# Approach for training multilingual NER

I am working on multilingual (English, Arabic, Chinese) NER and I met a problem: how to tokenize data?

My train data provides sentence and list of spans for each named entity.

e.g.


[('The', 'DT'),
('company', 'NN'),
('said', 'VBD'),
('it', 'PRP'),
('believes', 'VBZ'),
('the', 'DT'),
('suit', 'NN'),
('is', 'VBZ'),
('without', 'IN'),
('merit', 'NN'),
('.', '.')]

[('你', 'PN'),
('有', '.'),
('没', 'AD'),
('有', '.'),
('用', 'VV'),
('过', '.'),
('其它', 'DT'),
('药品', 'NN'),
('？', 'PU')]



What the best way to tokenize input data? There are main different alternatives I consider: word level, wordpiece level, BPE.
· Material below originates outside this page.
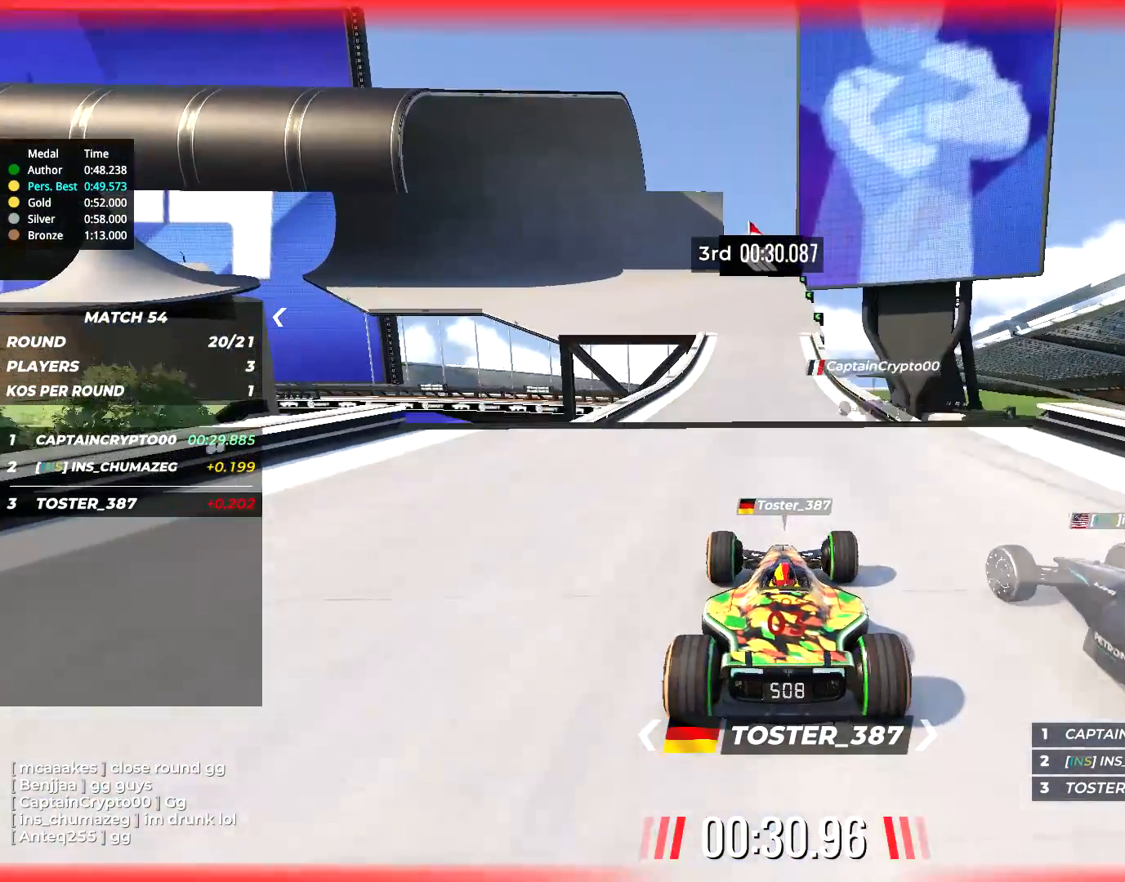
{"keys": ["up"], "events": [[34, "left", "up"]]}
BPE does not work with Chinese and Arabic because of unicode thing. I doubt about word level because I am not sure what is a word in Chinese.

What can you recommend me?

## 1 Answer

First, some clarification: BPE does work with Chinese and Arabic.

The only problem with Chinese is that there are no blanks between words, and therefore there is no explicit word boundary. In order to address that problem, normally you would segment words before applying BPE. For that, the typical approach is to use Jieba or any of its multiple ports to other programming languages. Other languages without blanks, like Japanese, may have their own tools to perform word segmentation.

Now, the answer:

Subword vocabularies are the norm nowadays. The norm also consists of finetuning one of the many pre-trained neural models available (BERT, XLNet, RoBERTa, etc), and the tokenization is imposed by the model you choose.

BPE is, in general, a popular choice for tokenization, no matter the language. Lately, the unigram tokenization is becoming popular also.

I suggest you take a look at the recent tner library, which builds on top of Huggingface Transformers to make NER very easy.